Thursday, November 13, 2008

TAKE NO ACTION ON UNSOLICITED TAKEOVER OFFER FROM CBH RESOURCES






Perilya (ASX:PEM), the New South Wales zinc, lead and silver miner today reiterated its advice to shareholders to TAKE NO ACTION in relation to CBH’s unsolicited offer.

On 2 October 2008 CBH Resources Limited (CBH) announced its intention to make an all scrip offer to acquire all of the shares in Perilya.

On 12 November 2008, CBH released its Bidder’s Statement to the Australian Securities Exchange in relation to its proposed offer. CBH’s bid offers 4.2 CBH shares for each Perilya share on terms and conditions outlined in CBH’s Bidder’s Statement.

Perilya’s Executive Chairman, Patrick O’Connor, said “It was the Perilya Board’s view that CBH’s offer, which is highly conditional, is opportunistic. Accordingly, we strongly advise Perilya Shareholders to TAKE NO ACTION until the Board makes its formal recommendation”.

“We will respond in a timely fashion to allow shareholders sufficient opportunity to review Perilya’s Target Statement and make an informed decision. We anticipate releasing Perilya’s Target Statement to respond to CBH’s Bidder’s Statement, in early December 2008”.

Perilya’s Board and its advisors are currently carrying out a thorough review of CBH’s Bidder’s Statement and prior to the Perilya Board making its recommendation to shareholders in Perilya’s Target Statement, the Board would like to bring the following matters to shareholders attention:



· A merger with CBH could expose Perilya shareholders to additional risks, including CBH’s historically high cash cost asset at its Endeavor operation and approximately $140 million in debt with the associated debt-servicing costs in the order of $10 million per annum. Exposure to these additional risks may not be in the best interests of Perilya shareholders;

· CBH recently announced further reductions in production at its Endeavor mine, on 10 November 2008; the Perilya Board has not yet fully assessed the impact of these changes on CBH or any merged entity;

· CBH’s interest in Perilya is a reflection of the inherent strength and value of Perilya’s Broken Hill Operation, which includes a 2.8mtpa concentrator plant; and

· CBH has not clearly detailed in its Bidder’s Statement, what CBH has previously reported as ‘compelling financial and operational logic’ for the merger.



The Board also draws shareholders attention to Perilya’s recently completed Resources and Reserves update (as announced on 10 November 2008). The Ore Reserves, independently reviewed by AMC, provide for 9 years of mining at the Southern Operation, at conservative price assumptions and also show significant additional Mineral Resources capable of conversion to Reserves at a later date.
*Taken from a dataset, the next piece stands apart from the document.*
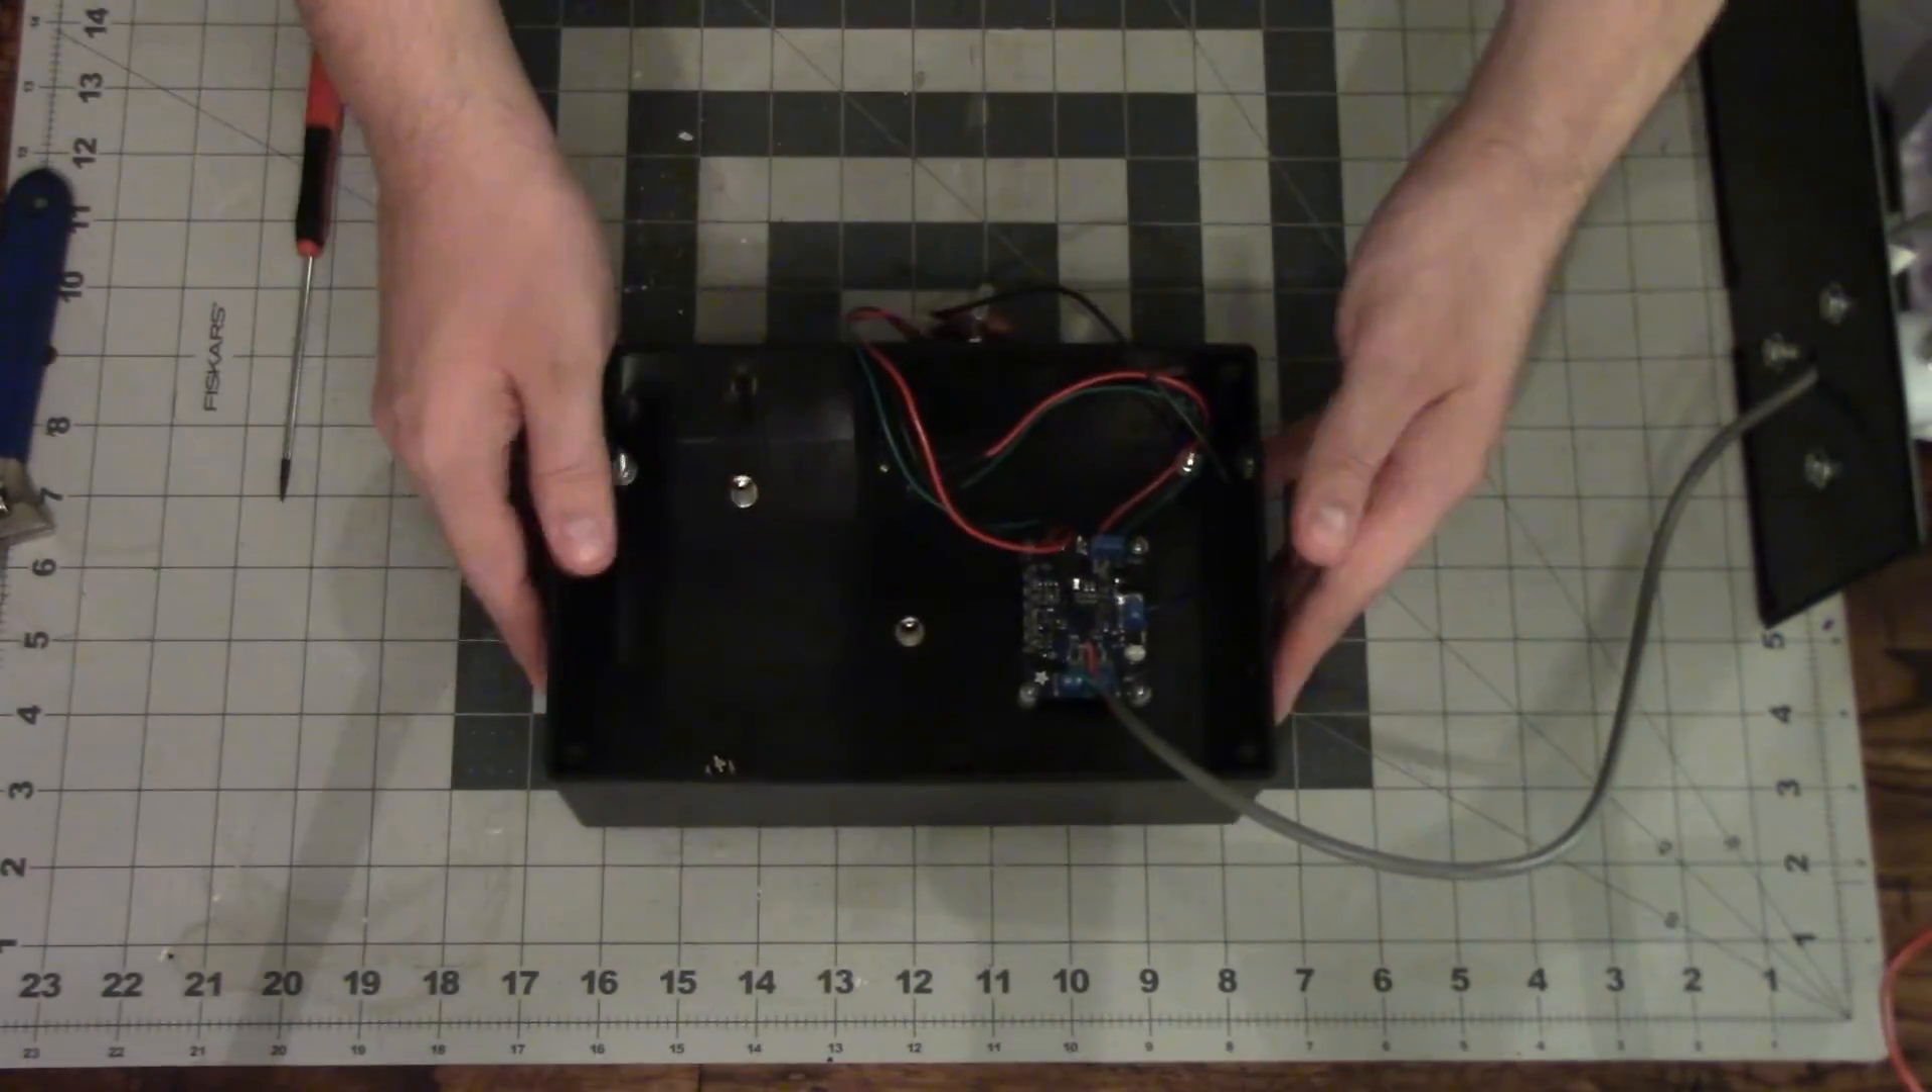Now our boards in place.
Together with its fully-owned and established concentrator and associated infrastructure, Perilya is well positioned to rapidly ramp-up production, increase profitability and extend the life of its Broken Hill assets when metal prices are conducive to doing so.

Perilya has no corporate debt. Perilya has a clean and strong balance sheet that is a conservative reflection of the Company’s reduced exploration and production activities and is prudent in the current market.

Perilya remains amenable to engaging with CBH to process external ore through Perilya’s concentrator in Broken Hill. This is an option that is available to CBH to consider for the processing of ore from its Rasp operation, and one that Perilya remains open to exploring along the lines of a commercial arrangement for the mutual benefit of both parties.

Perilya anticipates releasing its Target’s Statement to respond to CBH’s Bidders Statement, in early December 2008.

Perilya has appointed UBS Investment Bank as Corporate Advisors and Cochrane Lishman as Legal Advisors.